### TEXT SECTION ###

US Senate votes almost unanimously to keep embassy in Jerusalem
The US Senate voted almost unanimously in favour of keeping the US embassy in Jerusalem, affirming a Trump-era move that neither party had any plans to reverse.
The Senate vote took place late Thursday during an all-night "vote-a-rama" session, with 97 Senators voting in favour of retaining the embassy's status in Jerusalem.
Only three Senators - Bernie Sanders, Elizabeth Warren and Tom Carper - opposed the decision. Middle East Eye reached out to the three dissenting lawmakers but had not received any responses by the time of this article's publication.
'It's an important message that we acknowledge Jerusalem as the capital of Israel'
- Senator Jim Inhofe
Two Republicans, senators Jim Inhofe and Bill Hagerty, introduced the motion as one of hundreds of amendments that were proposed in a $1.9 trillion Covid-19 budget reconciliation resolution.
Just ahead of the vote, Inhofe tweeted that the amendment "would make the US Embassy in Jerusalem permanent, effectively preventing it from being downgraded or moved".
"It's an important message that we acknowledge Jerusalem as the capital of Israel," Inhofe said.
US President Joe Biden has repeatedly said that his administration has no inclination to move the US embassy out of Jerusalem or to revoke the US's recognition of the contested capital.
During his campaign in April, Biden rebuked Trump's 2018 decision to transfer the US embassy from Tel Aviv to Jerusalem as "short-sighted and frivolous", but said that he would not try to reverse the decision.
Last month, now-Secretary of State Antony Blinken, during his Senate confirmation hearing, reaffirmed the position, saying that the incoming administration had no intention of moving the US embassy. He also said that the Biden administration would continue to recognise Jerusalem as the capital of Israel.
Incoming US envoy to the UN, Linda Thomas-Greenfield, also declared ardent support for Israel during her confirmation hearing last week.
Thursday's Senate vote comes days after almost 100 members of the US House, led by Republican Representative Andy Biggs, sent a letter to Blinken celebrating his position on Israel's claim to the holy city.
Congress originally voted to move the US embassy from Tel Aviv to Jerusalem in 1995, after consecutive US presidents had signed waivers to push back the transfer for decades because it was seen as a move that would be detrimental to the US's role as a mediator between the two sides.

###

PROBLEMS AND TASKS:
**A.** From the article on the Senate embassy vote, reproduce the passage that begins with the words "Last month, now-Secretary" and ends after the words "the holy city.".
**B.** In the article on the Senate embassy vote, why had successive US presidents signed waivers that pushed back the embassy's transfer to Jerusalem? Answer in one to three sentences.

### GIVEN DATA ###

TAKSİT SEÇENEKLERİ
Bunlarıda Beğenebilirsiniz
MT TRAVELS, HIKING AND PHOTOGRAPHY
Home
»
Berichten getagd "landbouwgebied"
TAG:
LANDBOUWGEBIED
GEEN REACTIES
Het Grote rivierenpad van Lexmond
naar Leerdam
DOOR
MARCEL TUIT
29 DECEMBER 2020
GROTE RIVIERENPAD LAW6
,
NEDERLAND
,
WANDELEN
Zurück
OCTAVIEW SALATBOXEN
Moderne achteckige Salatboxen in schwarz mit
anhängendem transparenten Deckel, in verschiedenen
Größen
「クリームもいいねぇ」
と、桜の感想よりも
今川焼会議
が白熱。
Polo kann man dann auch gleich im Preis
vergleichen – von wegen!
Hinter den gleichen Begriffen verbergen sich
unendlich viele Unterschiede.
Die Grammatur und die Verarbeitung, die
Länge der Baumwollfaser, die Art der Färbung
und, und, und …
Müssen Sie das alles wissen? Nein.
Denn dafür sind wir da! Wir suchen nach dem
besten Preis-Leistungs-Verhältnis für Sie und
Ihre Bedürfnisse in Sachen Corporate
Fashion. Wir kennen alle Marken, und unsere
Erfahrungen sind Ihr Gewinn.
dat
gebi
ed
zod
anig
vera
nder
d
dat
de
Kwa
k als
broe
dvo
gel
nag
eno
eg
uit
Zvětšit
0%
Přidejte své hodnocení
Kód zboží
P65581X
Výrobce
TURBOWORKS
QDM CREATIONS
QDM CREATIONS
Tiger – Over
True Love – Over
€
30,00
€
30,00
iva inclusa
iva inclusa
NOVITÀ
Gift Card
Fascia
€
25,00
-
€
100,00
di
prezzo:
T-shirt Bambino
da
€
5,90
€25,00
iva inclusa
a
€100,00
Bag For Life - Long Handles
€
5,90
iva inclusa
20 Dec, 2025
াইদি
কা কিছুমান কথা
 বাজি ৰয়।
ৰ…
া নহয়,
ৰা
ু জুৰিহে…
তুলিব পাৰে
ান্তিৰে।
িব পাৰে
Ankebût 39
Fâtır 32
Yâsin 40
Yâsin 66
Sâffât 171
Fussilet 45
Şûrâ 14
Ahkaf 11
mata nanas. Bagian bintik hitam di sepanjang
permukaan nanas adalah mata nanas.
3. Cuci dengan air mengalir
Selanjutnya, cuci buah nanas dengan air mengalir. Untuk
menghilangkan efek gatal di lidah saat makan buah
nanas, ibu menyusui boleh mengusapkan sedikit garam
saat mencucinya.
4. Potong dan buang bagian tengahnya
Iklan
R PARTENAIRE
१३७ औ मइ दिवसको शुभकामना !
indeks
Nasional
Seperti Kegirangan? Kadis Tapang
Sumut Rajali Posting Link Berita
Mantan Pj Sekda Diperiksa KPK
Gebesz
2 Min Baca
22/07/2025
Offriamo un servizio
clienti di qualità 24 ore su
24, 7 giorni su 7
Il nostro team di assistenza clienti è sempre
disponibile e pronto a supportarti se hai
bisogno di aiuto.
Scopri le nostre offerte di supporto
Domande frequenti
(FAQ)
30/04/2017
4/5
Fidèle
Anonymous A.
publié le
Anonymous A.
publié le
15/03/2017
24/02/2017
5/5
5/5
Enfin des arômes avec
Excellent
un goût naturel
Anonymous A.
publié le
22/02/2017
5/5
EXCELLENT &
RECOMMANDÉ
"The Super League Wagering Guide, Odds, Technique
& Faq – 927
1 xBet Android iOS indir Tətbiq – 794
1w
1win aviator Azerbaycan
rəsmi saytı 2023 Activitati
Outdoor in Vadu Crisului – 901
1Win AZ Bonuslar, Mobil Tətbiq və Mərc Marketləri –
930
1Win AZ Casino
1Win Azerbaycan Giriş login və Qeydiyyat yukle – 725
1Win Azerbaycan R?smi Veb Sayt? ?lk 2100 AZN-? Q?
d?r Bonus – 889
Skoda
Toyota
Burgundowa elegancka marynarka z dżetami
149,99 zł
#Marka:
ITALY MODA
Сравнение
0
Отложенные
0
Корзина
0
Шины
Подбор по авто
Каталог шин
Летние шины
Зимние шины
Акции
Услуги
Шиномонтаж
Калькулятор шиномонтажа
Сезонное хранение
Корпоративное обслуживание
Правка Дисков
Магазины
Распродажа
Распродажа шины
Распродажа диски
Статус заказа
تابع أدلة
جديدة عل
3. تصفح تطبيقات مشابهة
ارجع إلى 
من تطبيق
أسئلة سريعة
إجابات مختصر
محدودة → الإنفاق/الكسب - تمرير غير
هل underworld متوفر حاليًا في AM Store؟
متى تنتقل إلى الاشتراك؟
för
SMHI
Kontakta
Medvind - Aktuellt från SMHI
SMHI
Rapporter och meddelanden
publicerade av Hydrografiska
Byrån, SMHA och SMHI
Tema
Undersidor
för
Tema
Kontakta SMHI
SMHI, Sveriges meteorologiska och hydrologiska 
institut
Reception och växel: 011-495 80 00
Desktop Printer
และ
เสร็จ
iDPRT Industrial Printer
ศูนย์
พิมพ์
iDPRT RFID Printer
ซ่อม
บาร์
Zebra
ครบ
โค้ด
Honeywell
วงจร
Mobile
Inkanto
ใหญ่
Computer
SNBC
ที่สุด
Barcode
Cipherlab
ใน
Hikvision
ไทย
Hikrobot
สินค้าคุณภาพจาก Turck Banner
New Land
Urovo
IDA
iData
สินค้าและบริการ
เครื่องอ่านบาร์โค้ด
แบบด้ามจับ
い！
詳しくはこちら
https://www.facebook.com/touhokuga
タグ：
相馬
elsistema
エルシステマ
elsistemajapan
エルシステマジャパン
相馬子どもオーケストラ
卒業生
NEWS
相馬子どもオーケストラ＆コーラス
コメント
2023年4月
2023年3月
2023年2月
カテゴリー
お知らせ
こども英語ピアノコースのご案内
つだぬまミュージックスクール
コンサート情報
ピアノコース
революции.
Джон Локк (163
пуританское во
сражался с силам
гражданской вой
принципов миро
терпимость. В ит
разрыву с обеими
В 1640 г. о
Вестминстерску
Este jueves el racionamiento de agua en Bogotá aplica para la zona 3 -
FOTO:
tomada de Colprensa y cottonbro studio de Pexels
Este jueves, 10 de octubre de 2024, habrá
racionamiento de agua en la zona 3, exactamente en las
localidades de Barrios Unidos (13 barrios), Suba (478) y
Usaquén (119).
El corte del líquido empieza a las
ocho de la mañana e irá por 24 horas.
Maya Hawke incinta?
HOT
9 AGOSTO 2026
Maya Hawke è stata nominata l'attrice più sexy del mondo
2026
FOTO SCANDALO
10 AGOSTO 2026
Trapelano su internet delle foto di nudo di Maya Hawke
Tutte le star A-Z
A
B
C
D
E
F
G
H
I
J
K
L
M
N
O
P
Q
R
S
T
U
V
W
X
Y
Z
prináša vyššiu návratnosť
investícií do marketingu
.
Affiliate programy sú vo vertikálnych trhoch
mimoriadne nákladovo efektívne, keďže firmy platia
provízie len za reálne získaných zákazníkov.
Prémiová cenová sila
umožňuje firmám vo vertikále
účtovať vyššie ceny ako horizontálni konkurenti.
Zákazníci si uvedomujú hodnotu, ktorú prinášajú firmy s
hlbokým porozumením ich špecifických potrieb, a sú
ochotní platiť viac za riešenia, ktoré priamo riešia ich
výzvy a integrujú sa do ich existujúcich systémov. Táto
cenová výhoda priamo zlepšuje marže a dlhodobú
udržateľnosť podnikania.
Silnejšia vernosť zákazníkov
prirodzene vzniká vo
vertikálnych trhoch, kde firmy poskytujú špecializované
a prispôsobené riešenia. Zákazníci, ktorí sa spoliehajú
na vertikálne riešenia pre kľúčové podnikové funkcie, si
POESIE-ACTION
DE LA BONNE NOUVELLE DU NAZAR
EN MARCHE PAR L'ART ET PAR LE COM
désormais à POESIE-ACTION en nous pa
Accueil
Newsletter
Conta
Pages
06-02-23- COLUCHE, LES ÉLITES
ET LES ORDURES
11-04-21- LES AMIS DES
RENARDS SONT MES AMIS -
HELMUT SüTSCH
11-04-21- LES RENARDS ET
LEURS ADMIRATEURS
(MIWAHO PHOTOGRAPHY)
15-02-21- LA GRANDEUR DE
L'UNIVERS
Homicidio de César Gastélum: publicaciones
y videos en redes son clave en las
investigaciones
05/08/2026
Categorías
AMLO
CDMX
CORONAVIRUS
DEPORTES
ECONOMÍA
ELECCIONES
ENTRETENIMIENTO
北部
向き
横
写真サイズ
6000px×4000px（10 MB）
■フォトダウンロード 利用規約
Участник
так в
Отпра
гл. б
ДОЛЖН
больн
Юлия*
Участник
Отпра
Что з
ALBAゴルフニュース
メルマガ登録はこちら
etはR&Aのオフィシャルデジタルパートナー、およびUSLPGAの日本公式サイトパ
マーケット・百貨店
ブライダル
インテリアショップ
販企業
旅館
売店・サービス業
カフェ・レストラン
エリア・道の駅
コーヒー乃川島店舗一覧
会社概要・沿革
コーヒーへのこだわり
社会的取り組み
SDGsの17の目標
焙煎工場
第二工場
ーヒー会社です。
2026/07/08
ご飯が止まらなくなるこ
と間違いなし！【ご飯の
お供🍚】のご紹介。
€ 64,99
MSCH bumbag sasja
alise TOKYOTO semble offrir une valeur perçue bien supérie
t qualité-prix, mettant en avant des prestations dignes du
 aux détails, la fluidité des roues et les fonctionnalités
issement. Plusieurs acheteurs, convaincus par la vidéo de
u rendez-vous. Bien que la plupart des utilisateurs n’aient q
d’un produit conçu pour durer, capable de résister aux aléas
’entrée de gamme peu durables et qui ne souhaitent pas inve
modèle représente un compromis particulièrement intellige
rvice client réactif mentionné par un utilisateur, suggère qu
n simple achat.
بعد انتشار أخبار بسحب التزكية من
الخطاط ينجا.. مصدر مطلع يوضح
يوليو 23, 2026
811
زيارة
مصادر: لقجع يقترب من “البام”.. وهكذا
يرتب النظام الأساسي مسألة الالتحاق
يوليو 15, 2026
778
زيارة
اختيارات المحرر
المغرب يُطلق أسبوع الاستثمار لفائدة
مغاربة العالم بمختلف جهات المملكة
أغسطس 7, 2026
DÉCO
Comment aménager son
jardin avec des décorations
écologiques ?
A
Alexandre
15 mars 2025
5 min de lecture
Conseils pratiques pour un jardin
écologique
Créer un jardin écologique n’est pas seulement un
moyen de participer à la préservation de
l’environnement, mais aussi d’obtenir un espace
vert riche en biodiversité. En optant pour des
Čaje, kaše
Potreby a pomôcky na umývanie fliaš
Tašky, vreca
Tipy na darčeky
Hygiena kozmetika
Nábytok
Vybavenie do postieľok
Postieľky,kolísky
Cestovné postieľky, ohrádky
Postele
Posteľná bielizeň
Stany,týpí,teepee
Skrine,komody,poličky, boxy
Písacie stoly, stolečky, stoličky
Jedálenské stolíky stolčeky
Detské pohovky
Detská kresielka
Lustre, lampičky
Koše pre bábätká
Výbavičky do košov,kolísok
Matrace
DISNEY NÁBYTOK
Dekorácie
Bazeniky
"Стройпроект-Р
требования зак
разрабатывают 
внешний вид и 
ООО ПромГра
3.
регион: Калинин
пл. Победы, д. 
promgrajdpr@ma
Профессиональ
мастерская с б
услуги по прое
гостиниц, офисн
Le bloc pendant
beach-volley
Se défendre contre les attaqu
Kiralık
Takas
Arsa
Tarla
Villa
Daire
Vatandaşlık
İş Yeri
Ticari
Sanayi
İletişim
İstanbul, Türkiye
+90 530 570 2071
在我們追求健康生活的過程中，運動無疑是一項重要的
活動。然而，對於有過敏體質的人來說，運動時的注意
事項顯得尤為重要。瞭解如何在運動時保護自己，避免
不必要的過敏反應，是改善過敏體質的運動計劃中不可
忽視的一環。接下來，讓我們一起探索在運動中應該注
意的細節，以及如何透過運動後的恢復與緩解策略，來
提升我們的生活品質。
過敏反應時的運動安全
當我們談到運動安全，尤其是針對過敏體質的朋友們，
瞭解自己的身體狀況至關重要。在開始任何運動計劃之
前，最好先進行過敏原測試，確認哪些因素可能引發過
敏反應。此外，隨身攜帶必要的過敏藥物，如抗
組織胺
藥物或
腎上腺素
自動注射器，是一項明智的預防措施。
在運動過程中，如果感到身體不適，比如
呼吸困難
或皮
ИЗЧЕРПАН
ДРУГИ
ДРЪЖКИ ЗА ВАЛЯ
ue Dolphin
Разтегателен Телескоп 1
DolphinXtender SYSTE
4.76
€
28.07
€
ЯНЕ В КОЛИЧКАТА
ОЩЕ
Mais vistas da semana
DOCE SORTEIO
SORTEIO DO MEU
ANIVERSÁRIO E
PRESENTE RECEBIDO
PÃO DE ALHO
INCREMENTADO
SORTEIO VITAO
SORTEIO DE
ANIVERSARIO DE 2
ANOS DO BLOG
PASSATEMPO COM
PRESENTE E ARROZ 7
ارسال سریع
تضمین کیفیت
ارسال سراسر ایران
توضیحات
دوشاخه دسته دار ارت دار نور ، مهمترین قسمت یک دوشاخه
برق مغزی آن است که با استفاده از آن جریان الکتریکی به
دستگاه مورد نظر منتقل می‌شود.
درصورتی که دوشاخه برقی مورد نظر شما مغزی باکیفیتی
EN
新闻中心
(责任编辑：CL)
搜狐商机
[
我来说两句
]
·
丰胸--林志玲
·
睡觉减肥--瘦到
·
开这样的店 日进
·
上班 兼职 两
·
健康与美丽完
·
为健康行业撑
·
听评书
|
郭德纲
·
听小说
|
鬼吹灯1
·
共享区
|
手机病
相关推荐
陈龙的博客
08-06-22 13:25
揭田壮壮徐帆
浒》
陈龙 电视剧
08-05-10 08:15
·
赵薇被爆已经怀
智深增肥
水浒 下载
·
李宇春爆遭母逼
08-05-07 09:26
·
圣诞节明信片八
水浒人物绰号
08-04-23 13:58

###

RESPONSES PER TASK:
**A.**
Last month, now-Secretary of State Antony Blinken, during his Senate confirmation hearing, reaffirmed the position, saying that the incoming administration had no intention of moving the US embassy. He also said that the Biden administration would continue to recognise Jerusalem as the capital of Israel.
Incoming US envoy to the UN, Linda Thomas-Greenfield, also declared ardent support for Israel during her confirmation hearing last week.
Thursday's Senate vote comes days after almost 100 members of the US House, led by Republican Representative Andy Biggs, sent a letter to Blinken celebrating his position on Israel's claim to the holy city.

**B.** They signed the waivers because moving the embassy from Tel Aviv to Jerusalem was seen as harmful to the US's role as a mediator between the two sides.